04.06.2009 - Bei der Tigges GmbH wird die Ausnahme zur Regel. Seit Ende der 80er Jahre hat sich das Wuppertaler Unternehmen mehr und mehr zum Hersteller kundenspezifischer Schrauben, Bolzen, Befestigungs- und anderer Verbindungselemente nach Zeichnung entwickelt. „Für den DIN-Bereich allein ist kein besonderes Know-how erforderlich“, erklärt Geschäftsführer Jens Tigges die Spezialisierung. Hier sei der Wettbewerb enorm. Insoweit habe er sich beizeiten auf ein neues Geschäftsfeld verlegt.
Ohne gepflegten Maschinenpark geht dies nicht. Hier haben die Wuppertaler in den vergangenen zwei Jahren rund 1,5 Mio. Euro investiert. Das Augenmerk galt hier insbesondere der Zerspanung und Walzerei. Für Bearbeitungszentren wie auch Gewindewalzmaschinen sind hochfeste Werkstoffe eine Herausforderung. Hier überlässt Tigges nichts dem Zufall und setzt auf Hersteller, die ihrerseits als Spezialisten ihres Fachs gelten.
Beim Gewindewalzen vertraut er seit über drei Jahren auf Maschinen der Hilchenbacher E.W. Menn GmbH+Co. KG. So wurden bereits drei ältere Maschinen durch neue Flachbackenwalzen ersetzt. Die jüngste Errungenschaft ist eine AF 61 der neuen Generation. Es ist sogar die allererste AF 61 der neuen Serie, wie Jens Tigges hervorhebt.
„Tatsächlich sind die Anforderungen des Kunden stark in die Weiterentwicklung der Modellreihe eingeflossenen“, bestätigt Eberhard Roth, bei E.W. Menn der technische Leiter. Beim Handling und den Umrüstzeiten setze die AF 61 neue Standards. Die Maschine arbeite bereits in der Serienausstattung mit zentraler Höhenverstellung von Gleitschiene und Schwingförderkonsole, habe einen frequenzgeregelten Antrieb, elektronisch gesteuerte Einsetzschieber-Sperrung sowie komfortable Touchscreen-Bedienerführung.

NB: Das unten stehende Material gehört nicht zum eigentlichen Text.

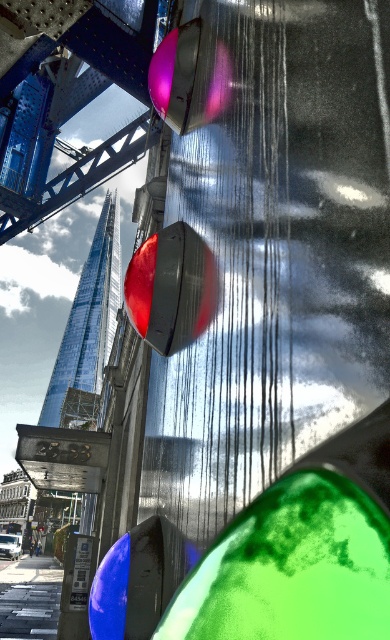
You are a photographer standing in the street and see the matte black traffic light at center and the matte black traffic light at upper center in your viewfinder. Which traffic light appears taller in the photo?

The matte black traffic light at upper center appears taller than the matte black traffic light at center because it is closer to the photographer, making it look larger in the photo.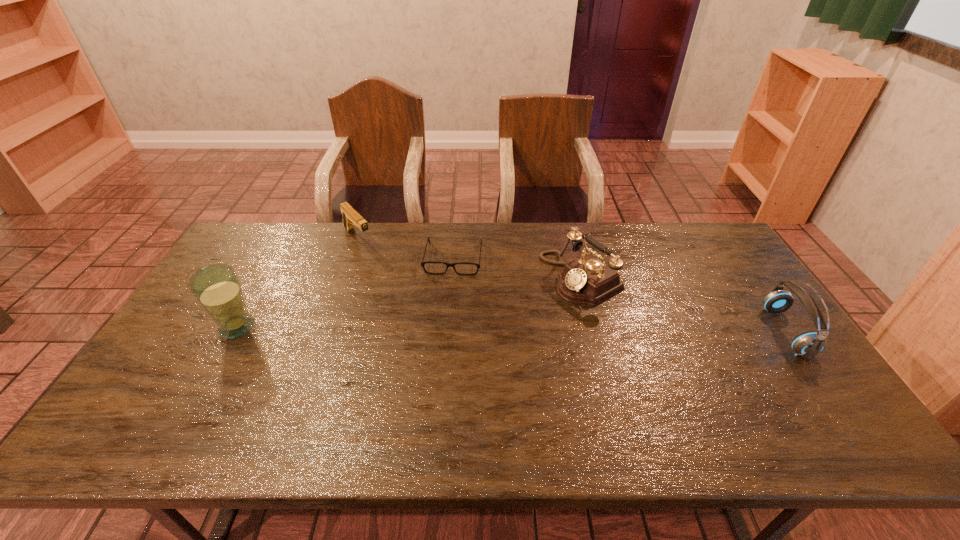
At what (x,y) coordinates should I click in order to perform the action: click on object at the left edge. Please return your answer as a coordinate pair (x, y). This screenshot has width=960, height=540. Looking at the image, I should click on (217, 288).

Find the location of a particular element. object at the right edge is located at coordinates (x=807, y=345).

The image size is (960, 540). Identify the location of free space at the far edge of the desktop. (455, 241).

In the image, there is a desktop. At what (x,y) coordinates should I click in order to perform the action: click on vacant region at the near edge. Please return your answer as a coordinate pair (x, y). The height and width of the screenshot is (540, 960). Looking at the image, I should click on (442, 397).

In the image, there is a desktop. At what (x,y) coordinates should I click in order to perform the action: click on vacant space at the left edge. Please return your answer as a coordinate pair (x, y). The image size is (960, 540). Looking at the image, I should click on point(204,330).

Identify the location of blank space at the right edge of the desktop. (717, 298).

The image size is (960, 540). Find the location of `free space at the far left corner`. free space at the far left corner is located at coordinates (274, 233).

Identify the location of free space that is in between the rightmost object and the shortest object. (619, 295).

At what (x,y) coordinates should I click in order to perform the action: click on free space that is in between the glass and the second shortest object. Please return your answer as a coordinate pair (x, y). Image resolution: width=960 pixels, height=540 pixels. Looking at the image, I should click on (298, 283).

Find the location of `unoccupied position between the fourth object from left to right and the spectacles`. unoccupied position between the fourth object from left to right and the spectacles is located at coordinates (517, 268).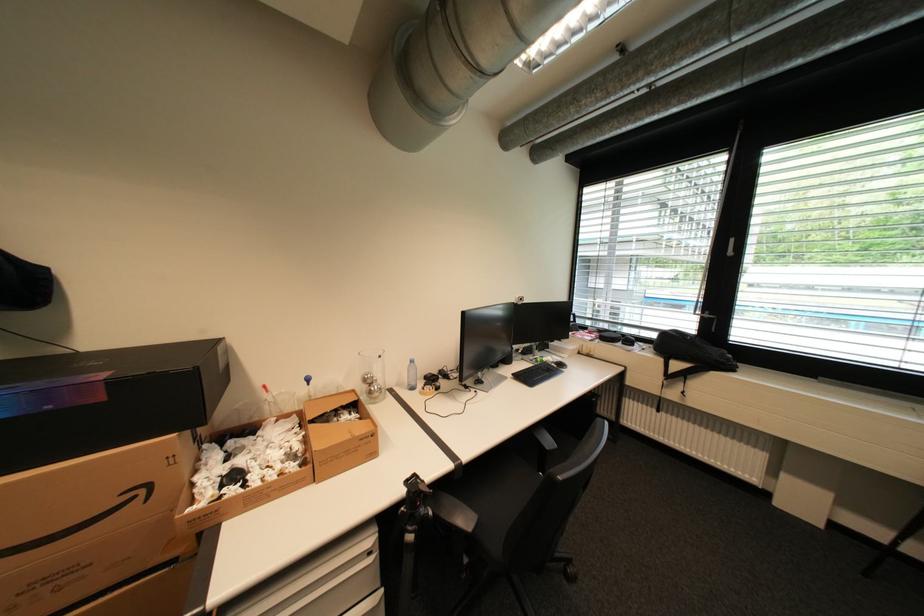
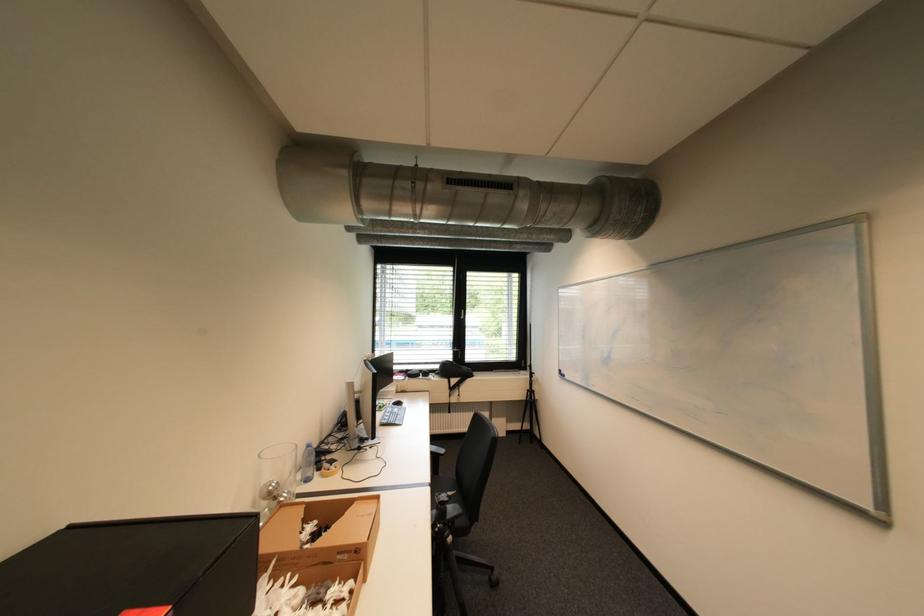
Where in the second image is the point corresponding to (x=418, y=365) from the first image?

(313, 451)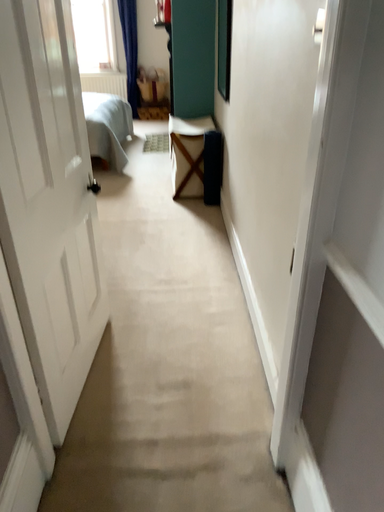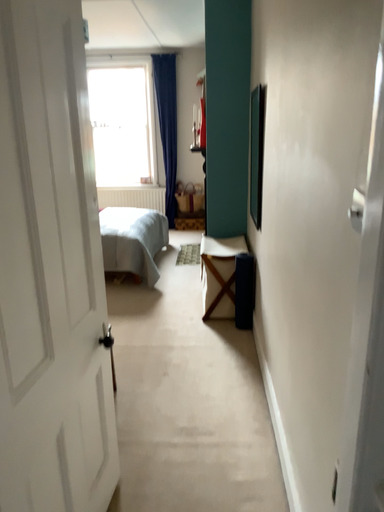
Question: How did the camera likely rotate when shooting the video?

Choices:
 (A) rotated upward
 (B) rotated downward

Answer: (A)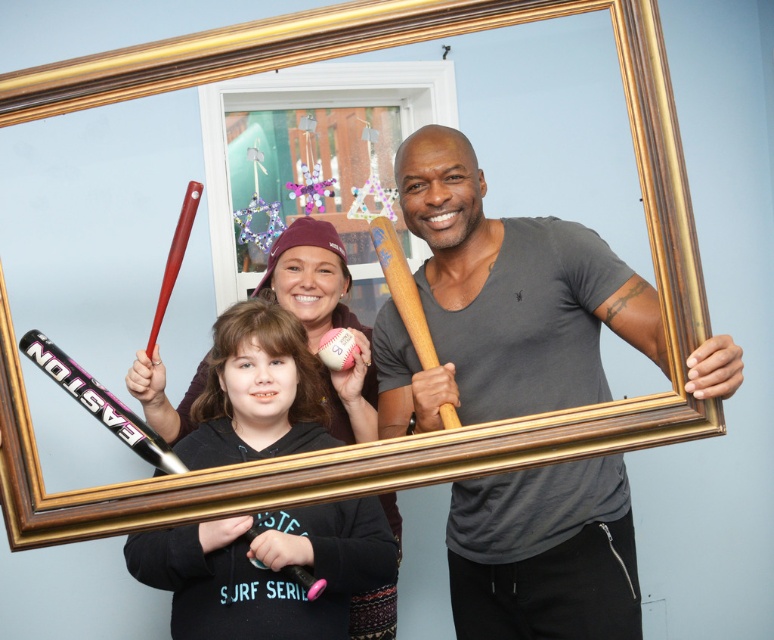
You are a photographer setting up for a group photo. You have two baseball bats available for props. The pink matte baseball bat at center and the matte red baseball bat at upper left. Which bat should you choose if you want a wider prop for the photo?

The pink matte baseball bat at center might be wider than matte red baseball bat at upper left, so you should choose the pink matte baseball bat at center for a wider prop.

You are standing in the room where the photo was taken and want to place a small sticker on the point closer to you between point (213, 548) and point (189, 189). Which point should you choose?

You should choose point (213, 548) because it is closer to the viewer than point (189, 189).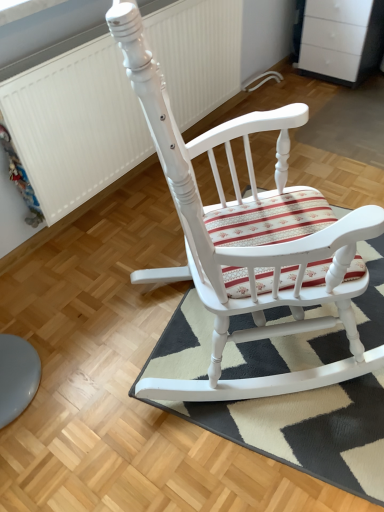
Question: Should I look upward or downward to see striped fabric doormat at center?

Choices:
 (A) down
 (B) up

Answer: (A)

Question: Would you consider white painted wood rocking chair at center to be distant from striped fabric doormat at center?

Choices:
 (A) no
 (B) yes

Answer: (A)

Question: From the image's perspective, is white painted wood rocking chair at center beneath striped fabric doormat at center?

Choices:
 (A) no
 (B) yes

Answer: (A)

Question: Is striped fabric doormat at center surrounded by white painted wood rocking chair at center?

Choices:
 (A) no
 (B) yes

Answer: (A)

Question: Is white painted wood rocking chair at center in front of striped fabric doormat at center?

Choices:
 (A) yes
 (B) no

Answer: (A)

Question: From a real-world perspective, does white painted wood rocking chair at center stand above striped fabric doormat at center?

Choices:
 (A) no
 (B) yes

Answer: (B)

Question: Is white painted wood rocking chair at center aimed at striped fabric doormat at center?

Choices:
 (A) yes
 (B) no

Answer: (B)

Question: Is white painted wood rocking chair at center placed right next to white textured radiator at upper left?

Choices:
 (A) no
 (B) yes

Answer: (A)

Question: Would you say white painted wood rocking chair at center is a long distance from white textured radiator at upper left?

Choices:
 (A) no
 (B) yes

Answer: (A)

Question: Is white painted wood rocking chair at center oriented away from white textured radiator at upper left?

Choices:
 (A) no
 (B) yes

Answer: (A)

Question: Does white painted wood rocking chair at center have a larger size compared to white textured radiator at upper left?

Choices:
 (A) yes
 (B) no

Answer: (A)

Question: Can we say white painted wood rocking chair at center lies outside white textured radiator at upper left?

Choices:
 (A) no
 (B) yes

Answer: (B)

Question: From the image's perspective, would you say white painted wood rocking chair at center is shown under white textured radiator at upper left?

Choices:
 (A) no
 (B) yes

Answer: (B)

Question: Is white textured radiator at upper left smaller than white painted wood rocking chair at center?

Choices:
 (A) yes
 (B) no

Answer: (A)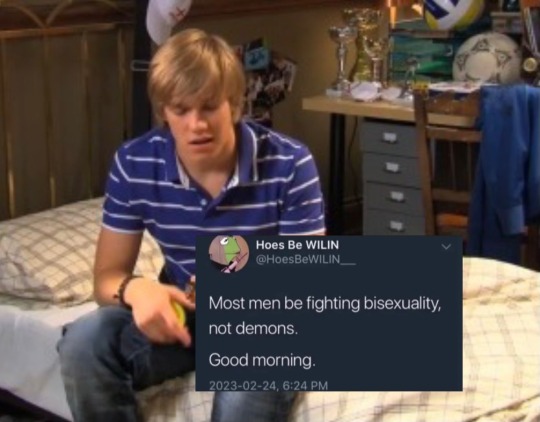
What are the coordinates of `headboard railing` in the screenshot? It's located at (10, 169), (52, 173), (75, 29), (43, 30), (90, 163).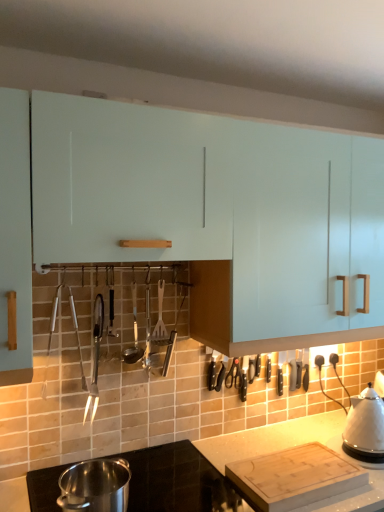
Question: Is the position of polished stainless steel ladle at center, positioned as the second silverware in right-to-left order, more distant than that of smooth white countertop at lower center?

Choices:
 (A) yes
 (B) no

Answer: (A)

Question: Is polished stainless steel ladle at center, positioned as the second silverware in right-to-left order, smaller than smooth white countertop at lower center?

Choices:
 (A) no
 (B) yes

Answer: (B)

Question: From a real-world perspective, is polished stainless steel ladle at center, which appears as the second silverware when viewed from the left, on smooth white countertop at lower center?

Choices:
 (A) no
 (B) yes

Answer: (B)

Question: Does polished stainless steel ladle at center, which appears as the second silverware when viewed from the left, have a lesser height compared to smooth white countertop at lower center?

Choices:
 (A) yes
 (B) no

Answer: (B)

Question: Considering the relative positions of polished stainless steel ladle at center, positioned as the second silverware in right-to-left order, and smooth white countertop at lower center in the image provided, is polished stainless steel ladle at center, positioned as the second silverware in right-to-left order, to the left of smooth white countertop at lower center from the viewer's perspective?

Choices:
 (A) no
 (B) yes

Answer: (B)

Question: Is white glossy kettle at right, the 2th kitchen appliance in the left-to-right sequence, in front of or behind wooden spatula at center, positioned as the third silverware in left-to-right order, in the image?

Choices:
 (A) behind
 (B) front

Answer: (B)

Question: From the image's perspective, is white glossy kettle at right, the 2th kitchen appliance in the left-to-right sequence, located above or below wooden spatula at center, which is counted as the 1th silverware, starting from the right?

Choices:
 (A) below
 (B) above

Answer: (A)

Question: From a real-world perspective, is white glossy kettle at right, which appears as the first kitchen appliance when viewed from the right, positioned above or below wooden spatula at center, positioned as the third silverware in left-to-right order?

Choices:
 (A) above
 (B) below

Answer: (B)

Question: In terms of height, does white glossy kettle at right, which appears as the first kitchen appliance when viewed from the right, look taller or shorter compared to wooden spatula at center, positioned as the third silverware in left-to-right order?

Choices:
 (A) tall
 (B) short

Answer: (B)

Question: From the image's perspective, is polished stainless steel ladle at center, positioned as the second silverware in right-to-left order, above or below polished stainless steel pot at lower left, the 2th kitchen appliance when ordered from back to front?

Choices:
 (A) below
 (B) above

Answer: (B)

Question: In the image, is polished stainless steel ladle at center, which appears as the second silverware when viewed from the left, on the left side or the right side of polished stainless steel pot at lower left, the second kitchen appliance viewed from the right?

Choices:
 (A) right
 (B) left

Answer: (A)

Question: Is polished stainless steel ladle at center, positioned as the second silverware in right-to-left order, spatially inside polished stainless steel pot at lower left, which is counted as the first kitchen appliance, starting from the front, or outside of it?

Choices:
 (A) outside
 (B) inside

Answer: (A)

Question: Does point (135, 310) appear closer or farther from the camera than point (74, 487)?

Choices:
 (A) closer
 (B) farther

Answer: (B)

Question: From a real-world perspective, is wooden spatula at center, positioned as the third silverware in left-to-right order, above or below white glossy kettle at right, the 2th kitchen appliance in the left-to-right sequence?

Choices:
 (A) below
 (B) above

Answer: (B)

Question: From the image's perspective, relative to white glossy kettle at right, the 2th kitchen appliance in the front-to-back sequence, is wooden spatula at center, which is counted as the 1th silverware, starting from the right, above or below?

Choices:
 (A) above
 (B) below

Answer: (A)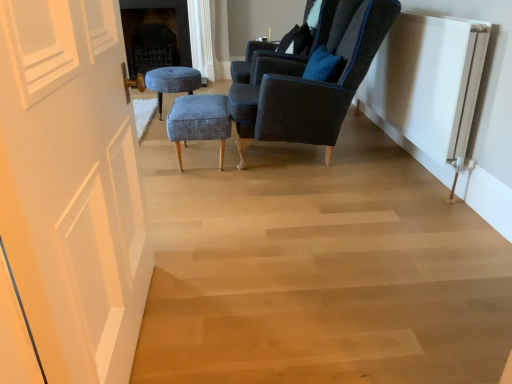
Locate an element on the screen. vacant space that's between velvet dark blue armchair at center, marked as the second chair in a back-to-front arrangement, and white ribbed radiator at right is located at coordinates (356, 182).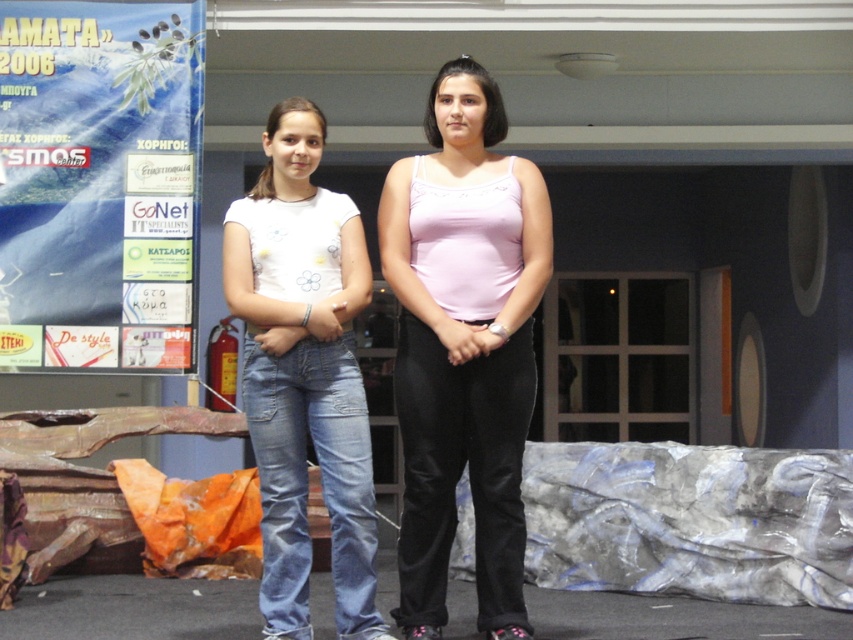
Can you confirm if pink fabric tank top at center is bigger than white denim jeans at left?

Yes.

Is point (500, 516) closer to viewer compared to point (270, 563)?

No, (500, 516) is further to viewer.

Locate an element on the screen. The width and height of the screenshot is (853, 640). pink fabric tank top at center is located at coordinates (463, 346).

How distant is blue paperboard poster at left from white denim jeans at left?

2.34 meters

Who is positioned more to the right, blue paperboard poster at left or white denim jeans at left?

Positioned to the right is white denim jeans at left.

Who is more distant from viewer, (169, 336) or (326, 472)?

The point (169, 336) is more distant.

This screenshot has height=640, width=853. Find the location of `blue paperboard poster at left`. blue paperboard poster at left is located at coordinates click(x=99, y=186).

What do you see at coordinates (99, 186) in the screenshot?
I see `blue paperboard poster at left` at bounding box center [99, 186].

Between blue paperboard poster at left and pink fabric tank top at center, which one has more height?

pink fabric tank top at center

Identify the location of blue paperboard poster at left. (99, 186).

At what (x,y) coordinates should I click in order to perform the action: click on blue paperboard poster at left. Please return your answer as a coordinate pair (x, y). Image resolution: width=853 pixels, height=640 pixels. Looking at the image, I should click on (99, 186).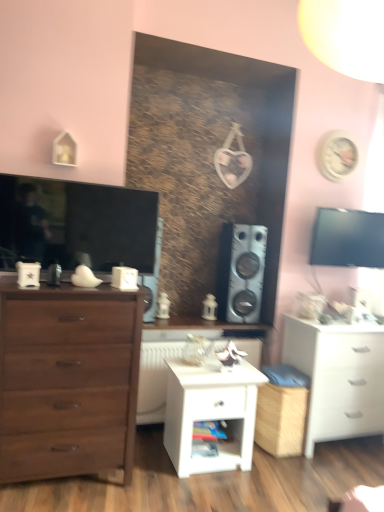
At what (x,y) coordinates should I click in order to perform the action: click on free space that is in between matte brown chest of drawers at left, which ranks as the 2th chest of drawers in back-to-front order, and white glossy nightstand at center. Please return your answer as a coordinate pair (x, y). Image resolution: width=384 pixels, height=512 pixels. Looking at the image, I should click on (150, 461).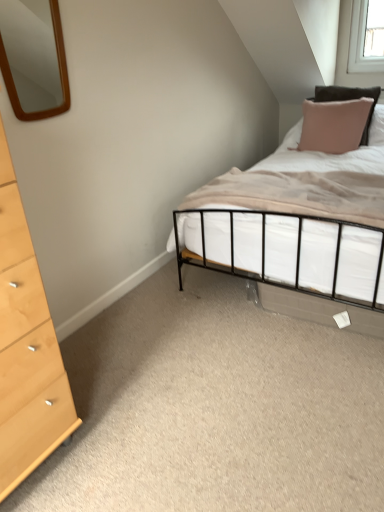
Question: Is pink fabric pillow at upper right beside light wood/texture chest of drawers at left?

Choices:
 (A) no
 (B) yes

Answer: (A)

Question: From the image's perspective, is pink fabric pillow at upper right over light wood/texture chest of drawers at left?

Choices:
 (A) no
 (B) yes

Answer: (B)

Question: Is pink fabric pillow at upper right located outside light wood/texture chest of drawers at left?

Choices:
 (A) yes
 (B) no

Answer: (A)

Question: Does pink fabric pillow at upper right appear on the left side of light wood/texture chest of drawers at left?

Choices:
 (A) yes
 (B) no

Answer: (B)

Question: Is pink fabric pillow at upper right smaller than light wood/texture chest of drawers at left?

Choices:
 (A) yes
 (B) no

Answer: (A)

Question: Considering the relative sizes of pink fabric pillow at upper right and light wood/texture chest of drawers at left in the image provided, is pink fabric pillow at upper right thinner than light wood/texture chest of drawers at left?

Choices:
 (A) no
 (B) yes

Answer: (B)

Question: Can we say wooden mirror at upper left lies outside pink fabric pillow at upper right?

Choices:
 (A) yes
 (B) no

Answer: (A)

Question: Can you confirm if wooden mirror at upper left is wider than pink fabric pillow at upper right?

Choices:
 (A) yes
 (B) no

Answer: (B)

Question: Is pink fabric pillow at upper right completely or partially inside wooden mirror at upper left?

Choices:
 (A) yes
 (B) no

Answer: (B)

Question: Does wooden mirror at upper left have a lesser width compared to pink fabric pillow at upper right?

Choices:
 (A) yes
 (B) no

Answer: (A)

Question: Does wooden mirror at upper left have a larger size compared to pink fabric pillow at upper right?

Choices:
 (A) no
 (B) yes

Answer: (A)

Question: Is pink fabric pillow at upper right at the back of wooden mirror at upper left?

Choices:
 (A) no
 (B) yes

Answer: (A)

Question: Would you say wooden mirror at upper left is part of pink fabric pillow at upper right's contents?

Choices:
 (A) no
 (B) yes

Answer: (A)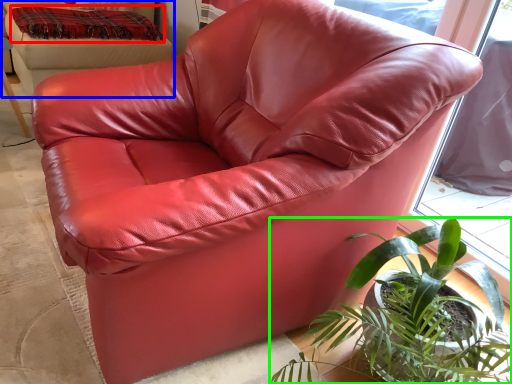
Question: Estimate the real-world distances between objects in this image. Which object is farther from blanket (highlighted by a red box), bean bag chair (highlighted by a blue box) or houseplant (highlighted by a green box)?

Choices:
 (A) bean bag chair
 (B) houseplant

Answer: (B)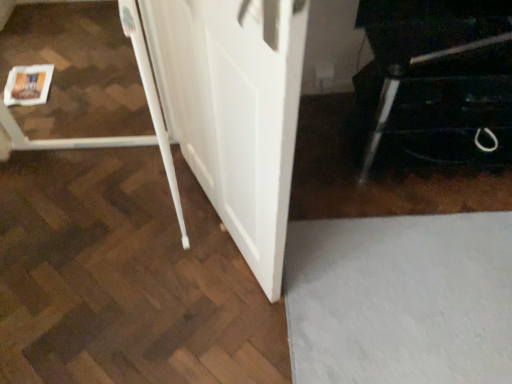
Describe the element at coordinates (439, 79) in the screenshot. I see `black glossy cabinet at lower right` at that location.

Where is `black glossy cabinet at lower right`? This screenshot has height=384, width=512. black glossy cabinet at lower right is located at coordinates (x=439, y=79).

What do you see at coordinates (234, 110) in the screenshot?
I see `white matte barn door at center` at bounding box center [234, 110].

Die Tigges-Maschine hat darüber hinaus optional eine hydraulische Backenkorb-Klemmung, die das wiederholgenaue und werkzeuglose Einstellen einer bestimmten Konfiguration möglich macht. Zudem verfügt sie über das neuartige „Adaptive Die Match“-System (ADM). Es kontrolliert die Spur permanent während des Walzprozesses. Falls erforderlich, korrigiert sie sie automatisch.
Bis zu 500 Walzteile je Minute
Michael Hunger, bei Tigges technische Geschäftsleiter, weiß diese Technik zu schätzen: „Wir erzielen damit noch konstantere Qualität der einzelnen Teile, haben den Überwachungsaufwand reduziert und die Fehlerteile minimiert. Außerdem werden dadurch die Walzbacken geschont.“ Das werkzeuglose Umrüsten und das Maschinen-Setup per Knopfdruck kommen dem Tagesgeschäft entgegen, denn der hohen Spezifizierung der Werkstücke wegen laufen meist kleinere Auflagen durch. Entsprechend häufig müssen die Maschinen umgerüstet werden. Zudem eröffnet die neue Generation der AF 61 ein weiteres Spektrum an bearbeitbarem Material und Schaftlängen bis 153 mm. Maximaler Nenndurchmesser ist 8 mm. Die größte Ausbringung liegt bei 500 Walzteilen je Minute.
Der Maschinenkorpus ist äußerst steif. Insbesondere bei der Bearbeitung gehärteter und hochfester Werkstoffe ist dies die entscheidende Voraussetzung für Präzision. „Schon die ersten beiden Maschinen, eine AF 101 und eine AF 14, hatten uns hier beeindruckt“, sagt Michael Hunger. Was ihm besonders gefällt, ist die Offenheit des Partnerunternehmens E.W. Menn, sowohl neue Herausforderungen anzunehmen als auch nach dem Kauf beratend zur Seite zu stehen. Bei sehr speziellen Werkstücken tauchten immer wieder Fragen auf, die allein der Hersteller der Werkzeugmaschine beantworten könne. Hier reagiere E. W. Menn sofort und sei so ein wichtiger Partner auch im Tagessgeschäft geworden. „Das entspricht unserer eigenen Denkweise“, unterstreicht Jens Tigges. Bei künftigen Investitionen in Gewindewalzmaschinen gehöre das Unternehmen daher sicher zur ersten Wahl.